We arrived at the Provincial Hospital and found the Israeli army/medical team had set up their field operations in the yard of the hospital and were treating hundreds of patients per day, many of whom were injured in the typhoon.
These guys were also some of the first on the scene after the Haiti earthquake and performed surgeries on patients who suffered some of the most traumatic injuries. They arrived into Bogo about four days after the Typhoon in their military planes and arrive on-site as a fully-functional trauma care hospital. They did some major surgeries after the Typhoon but are now transitioning things back to the local hospital as it settles down.
Inside, we met Dr. Carlos Layese Jr., a pediatrician and the chief medical officer of the hospital. The place was bustling–over 200 babies are born there every month, and it has a tuberculosis (TB) isolation ward, and busy operating theater. Every single bed was full when we went there. In fact, they are an 80 bed hospital with 150 patients inside, so the hallways were jam-packed with patients.
Dr. Doug Gross, a pediatrician and a member of the US Federal DMAT team who is traveling with us, got to spend some time with patients, including a three-day-old baby with pneumonia who was having an extremely hard time breathing. Looking at this baby, you could instantly tell something was wrong because her whole body moved up and down as she struggled to breathe at an incredibly fast pace.
They had her on oxygen and IV antibiotics. Dr. Gross said that was the correct procedure and hopefully the antibiotics would kill whatever it was making her labor for breath, but it was still very hard to witness. The fear is that if she gets any worse, they don’t have a ventilator for her to use and so eventually she won’t be able to breathe on her own any longer.
It’s incredibly sad to see something like that – where for a lack of a piece of equipment, a mother might lose her child. It’s not for any lack of medical care or training–just a simple lack of a material good–which happens to be what Direct Relief focuses on.

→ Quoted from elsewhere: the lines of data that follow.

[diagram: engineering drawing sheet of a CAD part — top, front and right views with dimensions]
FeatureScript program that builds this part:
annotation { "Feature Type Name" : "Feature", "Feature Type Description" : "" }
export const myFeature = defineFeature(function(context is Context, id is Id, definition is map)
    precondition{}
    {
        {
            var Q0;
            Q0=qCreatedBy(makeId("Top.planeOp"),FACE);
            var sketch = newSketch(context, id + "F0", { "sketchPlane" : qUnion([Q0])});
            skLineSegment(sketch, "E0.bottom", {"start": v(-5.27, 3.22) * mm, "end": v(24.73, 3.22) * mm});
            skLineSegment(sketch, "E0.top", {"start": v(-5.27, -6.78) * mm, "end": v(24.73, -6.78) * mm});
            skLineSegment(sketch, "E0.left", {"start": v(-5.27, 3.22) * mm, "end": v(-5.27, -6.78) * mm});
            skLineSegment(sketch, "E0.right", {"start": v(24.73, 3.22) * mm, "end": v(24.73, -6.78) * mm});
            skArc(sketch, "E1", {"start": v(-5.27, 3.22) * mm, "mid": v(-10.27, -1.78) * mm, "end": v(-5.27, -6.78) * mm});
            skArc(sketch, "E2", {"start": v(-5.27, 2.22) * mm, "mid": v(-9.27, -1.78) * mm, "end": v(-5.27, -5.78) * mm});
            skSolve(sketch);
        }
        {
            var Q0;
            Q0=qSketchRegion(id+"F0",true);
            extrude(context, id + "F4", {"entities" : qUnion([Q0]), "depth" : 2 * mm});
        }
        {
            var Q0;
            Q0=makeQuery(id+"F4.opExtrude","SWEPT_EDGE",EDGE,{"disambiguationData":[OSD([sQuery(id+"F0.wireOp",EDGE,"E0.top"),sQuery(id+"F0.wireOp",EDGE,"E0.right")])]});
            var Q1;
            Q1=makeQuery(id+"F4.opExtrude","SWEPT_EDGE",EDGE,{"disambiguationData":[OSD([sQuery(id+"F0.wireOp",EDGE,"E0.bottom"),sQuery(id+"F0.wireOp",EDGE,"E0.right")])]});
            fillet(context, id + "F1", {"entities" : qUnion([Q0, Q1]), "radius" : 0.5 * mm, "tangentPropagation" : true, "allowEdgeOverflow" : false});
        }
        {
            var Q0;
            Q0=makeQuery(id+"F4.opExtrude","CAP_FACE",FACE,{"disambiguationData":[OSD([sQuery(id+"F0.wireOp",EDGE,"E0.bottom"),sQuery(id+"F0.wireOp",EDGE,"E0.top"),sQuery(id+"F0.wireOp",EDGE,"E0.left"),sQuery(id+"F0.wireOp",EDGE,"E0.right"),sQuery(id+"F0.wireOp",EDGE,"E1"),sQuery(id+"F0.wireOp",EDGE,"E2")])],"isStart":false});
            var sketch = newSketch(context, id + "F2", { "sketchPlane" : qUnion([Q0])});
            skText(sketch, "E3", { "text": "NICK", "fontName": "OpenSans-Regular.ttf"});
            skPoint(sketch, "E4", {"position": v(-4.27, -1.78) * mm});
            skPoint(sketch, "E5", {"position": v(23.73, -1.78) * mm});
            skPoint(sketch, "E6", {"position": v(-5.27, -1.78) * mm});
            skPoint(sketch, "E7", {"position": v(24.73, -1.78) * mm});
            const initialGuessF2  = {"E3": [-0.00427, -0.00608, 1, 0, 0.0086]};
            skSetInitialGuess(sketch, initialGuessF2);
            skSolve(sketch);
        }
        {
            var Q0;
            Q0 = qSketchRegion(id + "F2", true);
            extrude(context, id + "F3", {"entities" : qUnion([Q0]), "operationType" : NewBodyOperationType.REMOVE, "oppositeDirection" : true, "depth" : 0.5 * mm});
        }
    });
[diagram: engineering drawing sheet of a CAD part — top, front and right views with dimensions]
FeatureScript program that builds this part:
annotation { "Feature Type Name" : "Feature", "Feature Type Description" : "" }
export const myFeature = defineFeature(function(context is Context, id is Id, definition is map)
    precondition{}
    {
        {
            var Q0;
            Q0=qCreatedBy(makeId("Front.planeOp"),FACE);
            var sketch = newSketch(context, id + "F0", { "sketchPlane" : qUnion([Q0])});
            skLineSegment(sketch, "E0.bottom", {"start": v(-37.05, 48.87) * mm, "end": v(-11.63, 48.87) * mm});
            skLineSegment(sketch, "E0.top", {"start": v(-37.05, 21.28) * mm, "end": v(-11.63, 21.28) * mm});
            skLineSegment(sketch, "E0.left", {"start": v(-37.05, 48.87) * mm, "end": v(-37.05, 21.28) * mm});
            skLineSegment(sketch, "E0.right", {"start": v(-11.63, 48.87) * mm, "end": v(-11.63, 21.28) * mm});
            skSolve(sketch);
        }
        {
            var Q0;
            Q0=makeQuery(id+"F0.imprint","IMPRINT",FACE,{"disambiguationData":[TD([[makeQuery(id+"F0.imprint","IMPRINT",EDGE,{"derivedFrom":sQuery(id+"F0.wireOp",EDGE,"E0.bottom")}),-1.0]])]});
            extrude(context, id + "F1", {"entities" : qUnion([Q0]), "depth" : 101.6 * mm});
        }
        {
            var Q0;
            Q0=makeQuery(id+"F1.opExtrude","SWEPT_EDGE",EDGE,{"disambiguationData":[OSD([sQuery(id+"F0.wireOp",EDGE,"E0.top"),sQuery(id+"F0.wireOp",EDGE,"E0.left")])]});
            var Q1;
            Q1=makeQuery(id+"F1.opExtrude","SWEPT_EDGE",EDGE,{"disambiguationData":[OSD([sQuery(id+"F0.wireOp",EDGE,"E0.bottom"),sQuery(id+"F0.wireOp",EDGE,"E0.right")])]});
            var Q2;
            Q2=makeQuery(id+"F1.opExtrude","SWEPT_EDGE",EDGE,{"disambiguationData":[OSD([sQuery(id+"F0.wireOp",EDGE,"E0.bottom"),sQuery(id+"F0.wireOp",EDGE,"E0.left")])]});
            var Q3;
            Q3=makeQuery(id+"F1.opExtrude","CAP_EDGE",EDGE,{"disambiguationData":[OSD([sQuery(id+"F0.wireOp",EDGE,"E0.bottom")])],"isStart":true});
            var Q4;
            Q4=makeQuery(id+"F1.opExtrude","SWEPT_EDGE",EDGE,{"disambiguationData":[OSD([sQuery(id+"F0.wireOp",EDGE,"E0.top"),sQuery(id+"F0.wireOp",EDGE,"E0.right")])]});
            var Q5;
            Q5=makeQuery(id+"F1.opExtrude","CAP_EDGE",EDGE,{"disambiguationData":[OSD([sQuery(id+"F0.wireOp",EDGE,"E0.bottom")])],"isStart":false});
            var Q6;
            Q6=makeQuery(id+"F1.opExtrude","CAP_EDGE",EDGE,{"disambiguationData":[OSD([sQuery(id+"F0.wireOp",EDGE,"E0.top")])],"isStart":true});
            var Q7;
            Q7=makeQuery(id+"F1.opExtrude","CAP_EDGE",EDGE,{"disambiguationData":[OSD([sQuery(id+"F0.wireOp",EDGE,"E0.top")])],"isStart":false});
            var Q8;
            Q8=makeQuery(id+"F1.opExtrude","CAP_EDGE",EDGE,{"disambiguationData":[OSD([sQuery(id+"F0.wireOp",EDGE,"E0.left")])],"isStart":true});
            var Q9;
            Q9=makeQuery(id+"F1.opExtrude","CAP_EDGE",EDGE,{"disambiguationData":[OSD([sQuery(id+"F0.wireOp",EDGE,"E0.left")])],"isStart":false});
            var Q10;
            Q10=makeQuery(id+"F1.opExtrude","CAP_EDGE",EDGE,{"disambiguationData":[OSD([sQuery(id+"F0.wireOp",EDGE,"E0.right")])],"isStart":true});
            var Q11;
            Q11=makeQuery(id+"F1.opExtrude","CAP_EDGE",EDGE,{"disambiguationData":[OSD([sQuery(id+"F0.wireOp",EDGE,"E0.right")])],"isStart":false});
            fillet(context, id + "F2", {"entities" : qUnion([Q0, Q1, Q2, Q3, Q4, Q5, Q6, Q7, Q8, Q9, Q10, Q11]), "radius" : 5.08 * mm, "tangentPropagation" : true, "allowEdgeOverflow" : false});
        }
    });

However, these are the times when you see true ingenuity come out as well. Dr. Layese showed us the pediatric intensive care unit where they did have one working incubator. However, whenever they had to transfer babies to another facility, they never had a good way to keep the baby warm – that is, until the Israelis came with their cases of meals ready-to-eat (MREs).
As I now know after eating my first MRE in Tacloban, they come with a heating element that activates when surrounded by water. Well, Dr. Layese realized that same heater that is usually discarded from the MRE after it’s used could be used inside the incubator to keep the baby warm in transit. So now when they transfer babies, they carefully surround them with these mini heaters to keep them warm on the two hour journey to Cebu city.
The scale of needs is enormous right now. Direct Relief has been using our reports from the field to put in specific requests for medicines to our pharmaceutical supporters. At headquarters, the team is preparing the third and largest mass shipment for this response yet – 125 pallets worth more than $4 million – that will ship out via FedEx airlift on Saturday. I know that these items will be put to good use once on the ground.